What to do: The lines below must be transcribed exactly as given, with the images removed.

Data section:

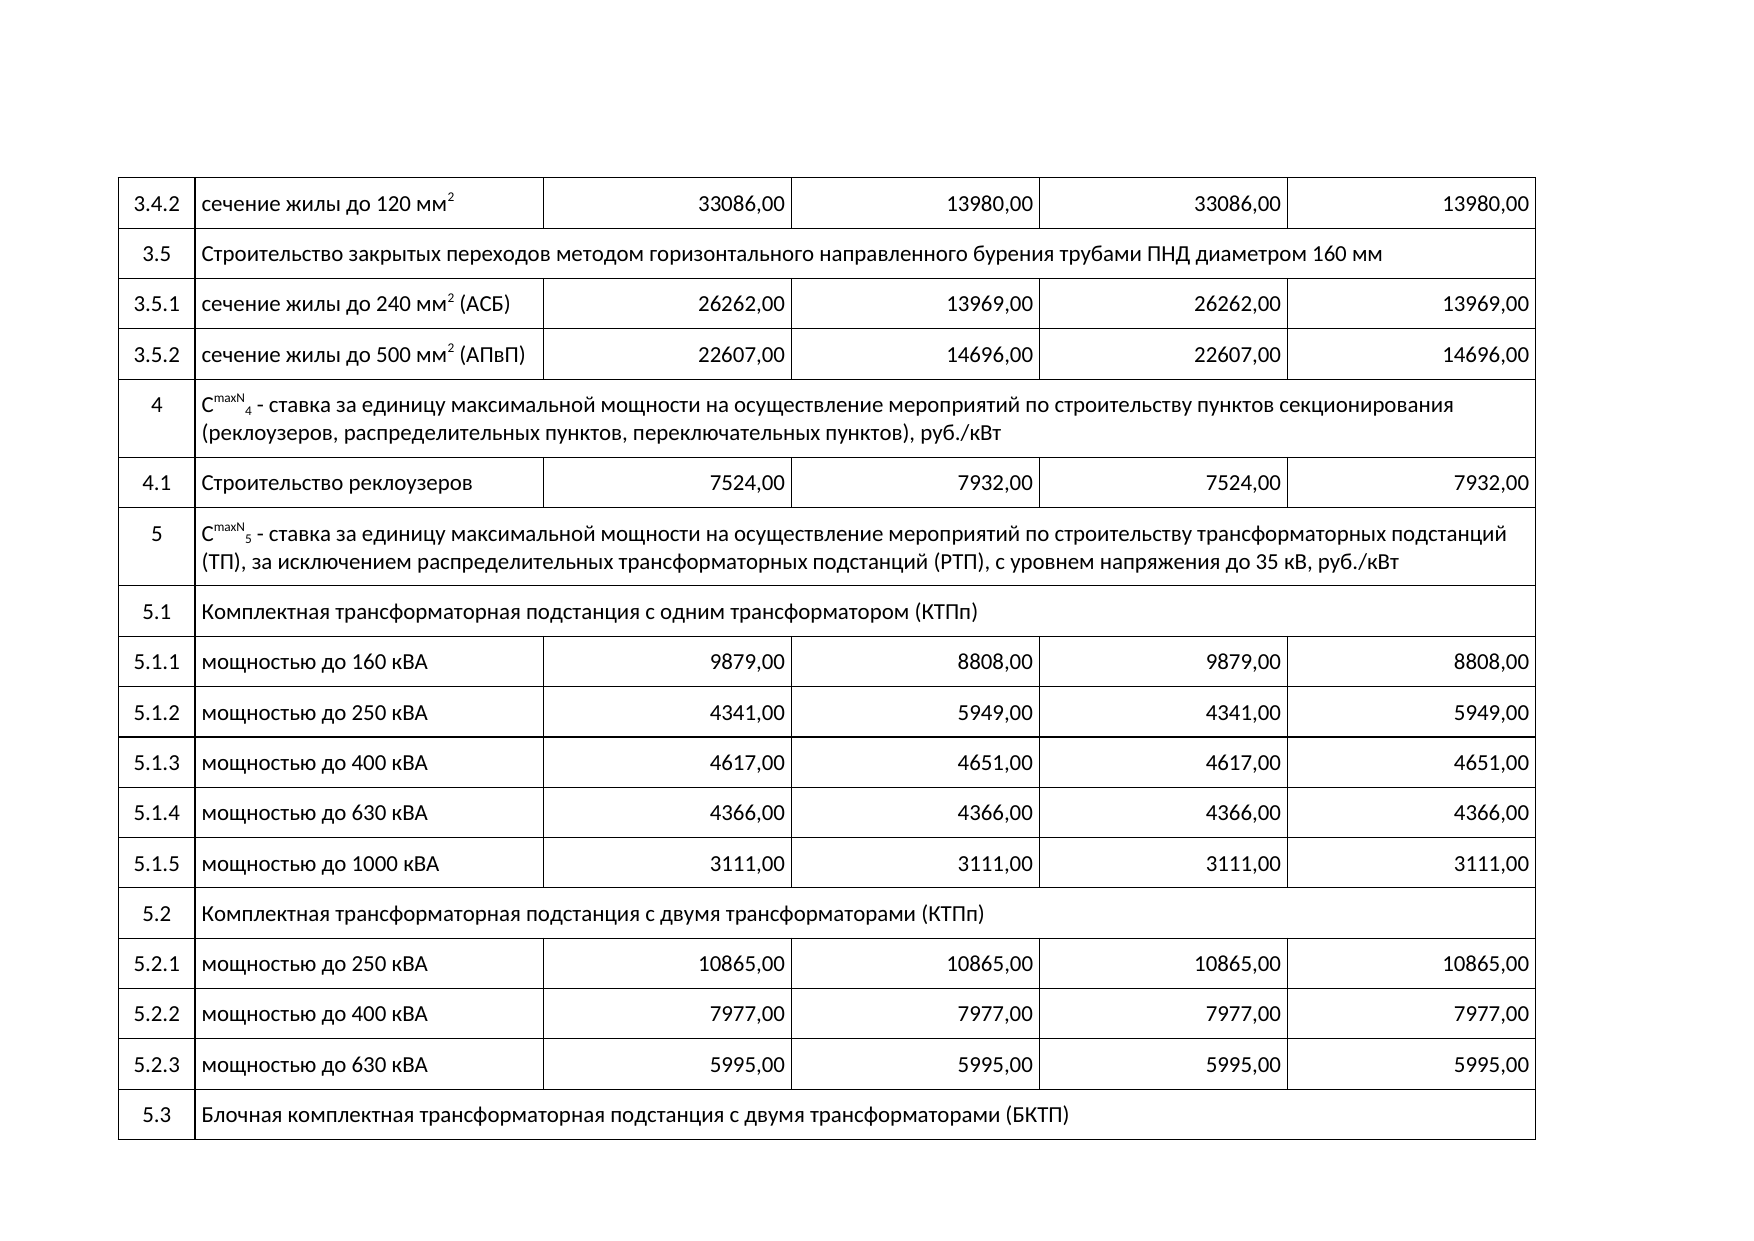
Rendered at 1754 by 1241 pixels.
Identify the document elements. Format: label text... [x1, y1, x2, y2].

table_cell мощностью до 400 кВА [196, 989, 543, 1038]
table_cell 7524,00 [544, 458, 791, 507]
table_cell мощностью до 160 кВА [196, 637, 543, 686]
table_cell 4.1 [119, 458, 194, 507]
table_cell мощностью до 400 кВА [196, 738, 543, 787]
table_cell 5.2.3 [119, 1039, 194, 1088]
table_cell Строительство закрытых переходов методом горизонтального направленного бурения трубами ПНД диаметром 160 мм [196, 229, 1535, 278]
table_cell 7977,00 [1288, 989, 1535, 1038]
table_cell 33086,00 [544, 178, 791, 227]
table_cell 9879,00 [544, 637, 791, 686]
table_cell 5995,00 [1040, 1039, 1287, 1088]
table_cell 7977,00 [1040, 989, 1287, 1038]
table_cell 5.1 [119, 586, 194, 636]
table_cell Строительство реклоузеров [196, 458, 543, 507]
table_cell 13969,00 [792, 279, 1039, 328]
table_cell 3111,00 [544, 838, 791, 887]
table_cell 10865,00 [544, 939, 791, 988]
table_cell сечение жилы до 240 мм2 (АСБ) [196, 279, 543, 328]
table_cell сечение жилы до 120 мм2 [196, 178, 543, 227]
table_cell 26262,00 [544, 279, 791, 328]
table_cell 3.5 [119, 229, 194, 278]
table_cell 3.5.1 [119, 279, 194, 328]
table_cell 5.2.2 [119, 989, 194, 1038]
table_cell 7977,00 [544, 989, 791, 1038]
table_cell 5949,00 [1288, 687, 1535, 736]
table_cell мощностью до 630 кВА [196, 1039, 543, 1088]
table_cell 5.1.3 [119, 738, 194, 787]
table_cell 4366,00 [792, 788, 1039, 837]
table_cell 13980,00 [792, 178, 1039, 227]
table_cell 4651,00 [1288, 738, 1535, 787]
table_cell 5.2 [119, 888, 194, 938]
table_cell 10865,00 [1040, 939, 1287, 988]
table_cell 7977,00 [792, 989, 1039, 1038]
table_cell 9879,00 [1040, 637, 1287, 686]
table_cell 5995,00 [544, 1039, 791, 1088]
table_cell 5949,00 [792, 687, 1039, 736]
table_cell СmaxN4 - ставка за единицу максимальной мощности на осуществление мероприятий по строительству пунктов секционирования (реклоузеров, распределительных пунктов, переключательных пунктов), руб./кВт [196, 380, 1535, 457]
table_cell 4 [119, 380, 194, 457]
table_cell 5.3 [119, 1090, 194, 1139]
table_cell 14696,00 [1288, 329, 1535, 378]
table_cell 22607,00 [1040, 329, 1287, 378]
table_cell 3111,00 [792, 838, 1039, 887]
table_cell 5.1.5 [119, 838, 194, 887]
table_cell Блочная комплектная трансформаторная подстанция с двумя трансформаторами (БКТП) [196, 1090, 1535, 1139]
table_cell 13980,00 [1288, 178, 1535, 227]
table_cell 7932,00 [792, 458, 1039, 507]
table_cell 5995,00 [1288, 1039, 1535, 1088]
table_cell 4617,00 [1040, 738, 1287, 787]
table_cell 7524,00 [1040, 458, 1287, 507]
table_cell 5.1.4 [119, 788, 194, 837]
table_cell 4341,00 [544, 687, 791, 736]
table_cell Комплектная трансформаторная подстанция с двумя трансформаторами (КТПп) [196, 888, 1535, 938]
table_cell 10865,00 [792, 939, 1039, 988]
table_cell СmaxN5 - ставка за единицу максимальной мощности на осуществление мероприятий по строительству трансформаторных подстанций (ТП), за исключением распределительных трансформаторных подстанций (РТП), с уровнем напряжения до 35 кВ, руб./кВт [196, 508, 1535, 585]
table_cell 5.1.2 [119, 687, 194, 736]
table_cell 26262,00 [1040, 279, 1287, 328]
table_cell 7932,00 [1288, 458, 1535, 507]
table_cell 4366,00 [544, 788, 791, 837]
table_cell 5 [119, 508, 194, 585]
table_cell 4366,00 [1288, 788, 1535, 837]
table_cell 8808,00 [1288, 637, 1535, 686]
table_cell 5.2.1 [119, 939, 194, 988]
table_cell 3.4.2 [119, 178, 194, 227]
table_cell 33086,00 [1040, 178, 1287, 227]
table_cell 3.5.2 [119, 329, 194, 378]
table_cell 4366,00 [1040, 788, 1287, 837]
table_cell 10865,00 [1288, 939, 1535, 988]
table_cell 4617,00 [544, 738, 791, 787]
table_cell 5.1.1 [119, 637, 194, 686]
table_cell мощностью до 1000 кВА [196, 838, 543, 887]
table_cell 3111,00 [1040, 838, 1287, 887]
table_cell сечение жилы до 500 мм2 (АПвП) [196, 329, 543, 378]
table_cell 3111,00 [1288, 838, 1535, 887]
table_cell 4341,00 [1040, 687, 1287, 736]
table_cell 22607,00 [544, 329, 791, 378]
table_cell 14696,00 [792, 329, 1039, 378]
table_cell 4651,00 [792, 738, 1039, 787]
table_cell мощностью до 630 кВА [196, 788, 543, 837]
table_cell мощностью до 250 кВА [196, 687, 543, 736]
table_cell 8808,00 [792, 637, 1039, 686]
table_cell Комплектная трансформаторная подстанция с одним трансформатором (КТПп) [196, 586, 1535, 636]
table_cell 5995,00 [792, 1039, 1039, 1088]
table_cell 13969,00 [1288, 279, 1535, 328]
table_cell мощностью до 250 кВА [196, 939, 543, 988]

Answer box:
Rendered at 1754 by 1241 pixels.
Identify the document elements. Format: label text... [x1, y1, x2, y2].

table_cell мощностью до 400 кВА [196, 989, 543, 1038]
table_cell 7524,00 [544, 458, 791, 507]
table_cell мощностью до 160 кВА [196, 637, 543, 686]
table_cell 4.1 [119, 458, 194, 507]
table_cell мощностью до 400 кВА [196, 738, 543, 787]
table_cell 5.2.3 [119, 1039, 194, 1088]
table_cell Строительство закрытых переходов методом горизонтального направленного бурения трубами ПНД диаметром 160 мм [196, 229, 1535, 278]
table_cell 7977,00 [1288, 989, 1535, 1038]
table_cell 33086,00 [544, 178, 791, 227]
table_cell 9879,00 [544, 637, 791, 686]
table_cell 5995,00 [1040, 1039, 1287, 1088]
table_cell 7977,00 [1040, 989, 1287, 1038]
table_cell 5.1 [119, 586, 194, 636]
table_cell Строительство реклоузеров [196, 458, 543, 507]
table_cell 13969,00 [792, 279, 1039, 328]
table_cell 3111,00 [544, 838, 791, 887]
table_cell 10865,00 [544, 939, 791, 988]
table_cell сечение жилы до 240 мм2 (АСБ) [196, 279, 543, 328]
table_cell сечение жилы до 120 мм2 [196, 178, 543, 227]
table_cell 26262,00 [544, 279, 791, 328]
table_cell 3.5 [119, 229, 194, 278]
table_cell 3.5.1 [119, 279, 194, 328]
table_cell 5.2.2 [119, 989, 194, 1038]
table_cell 7977,00 [544, 989, 791, 1038]
table_cell 5949,00 [1288, 687, 1535, 736]
table_cell мощностью до 630 кВА [196, 1039, 543, 1088]
table_cell 5.1.3 [119, 738, 194, 787]
table_cell 4366,00 [792, 788, 1039, 837]
table_cell 13980,00 [792, 178, 1039, 227]
table_cell 4651,00 [1288, 738, 1535, 787]
table_cell 5.2 [119, 888, 194, 938]
table_cell 10865,00 [1040, 939, 1287, 988]
table_cell 7977,00 [792, 989, 1039, 1038]
table_cell 9879,00 [1040, 637, 1287, 686]
table_cell 5995,00 [544, 1039, 791, 1088]
table_cell 5949,00 [792, 687, 1039, 736]
table_cell СmaxN4 - ставка за единицу максимальной мощности на осуществление мероприятий по строительству пунктов секционирования (реклоузеров, распределительных пунктов, переключательных пунктов), руб./кВт [196, 380, 1535, 457]
table_cell 4 [119, 380, 194, 457]
table_cell 5.3 [119, 1090, 194, 1139]
table_cell 14696,00 [1288, 329, 1535, 378]
table_cell 22607,00 [1040, 329, 1287, 378]
table_cell 3111,00 [792, 838, 1039, 887]
table_cell 5.1.5 [119, 838, 194, 887]
table_cell Блочная комплектная трансформаторная подстанция с двумя трансформаторами (БКТП) [196, 1090, 1535, 1139]
table_cell 13980,00 [1288, 178, 1535, 227]
table_cell 7932,00 [792, 458, 1039, 507]
table_cell 5995,00 [1288, 1039, 1535, 1088]
table_cell 4617,00 [1040, 738, 1287, 787]
table_cell 7524,00 [1040, 458, 1287, 507]
table_cell 5.1.4 [119, 788, 194, 837]
table_cell 4341,00 [544, 687, 791, 736]
table_cell Комплектная трансформаторная подстанция с двумя трансформаторами (КТПп) [196, 888, 1535, 938]
table_cell 10865,00 [792, 939, 1039, 988]
table_cell СmaxN5 - ставка за единицу максимальной мощности на осуществление мероприятий по строительству трансформаторных подстанций (ТП), за исключением распределительных трансформаторных подстанций (РТП), с уровнем напряжения до 35 кВ, руб./кВт [196, 508, 1535, 585]
table_cell 5.1.2 [119, 687, 194, 736]
table_cell 26262,00 [1040, 279, 1287, 328]
table_cell 7932,00 [1288, 458, 1535, 507]
table_cell 4366,00 [544, 788, 791, 837]
table_cell 5 [119, 508, 194, 585]
table_cell 4366,00 [1288, 788, 1535, 837]
table_cell 8808,00 [1288, 637, 1535, 686]
table_cell 5.2.1 [119, 939, 194, 988]
table_cell 3.4.2 [119, 178, 194, 227]
table_cell 33086,00 [1040, 178, 1287, 227]
table_cell 3.5.2 [119, 329, 194, 378]
table_cell 4366,00 [1040, 788, 1287, 837]
table_cell 10865,00 [1288, 939, 1535, 988]
table_cell 4617,00 [544, 738, 791, 787]
table_cell 5.1.1 [119, 637, 194, 686]
table_cell мощностью до 1000 кВА [196, 838, 543, 887]
table_cell 3111,00 [1040, 838, 1287, 887]
table_cell сечение жилы до 500 мм2 (АПвП) [196, 329, 543, 378]
table_cell 3111,00 [1288, 838, 1535, 887]
table_cell 4341,00 [1040, 687, 1287, 736]
table_cell 22607,00 [544, 329, 791, 378]
table_cell 14696,00 [792, 329, 1039, 378]
table_cell 4651,00 [792, 738, 1039, 787]
table_cell мощностью до 630 кВА [196, 788, 543, 837]
table_cell мощностью до 250 кВА [196, 687, 543, 736]
table_cell 8808,00 [792, 637, 1039, 686]
table_cell Комплектная трансформаторная подстанция с одним трансформатором (КТПп) [196, 586, 1535, 636]
table_cell 5995,00 [792, 1039, 1039, 1088]
table_cell 13969,00 [1288, 279, 1535, 328]
table_cell мощностью до 250 кВА [196, 939, 543, 988]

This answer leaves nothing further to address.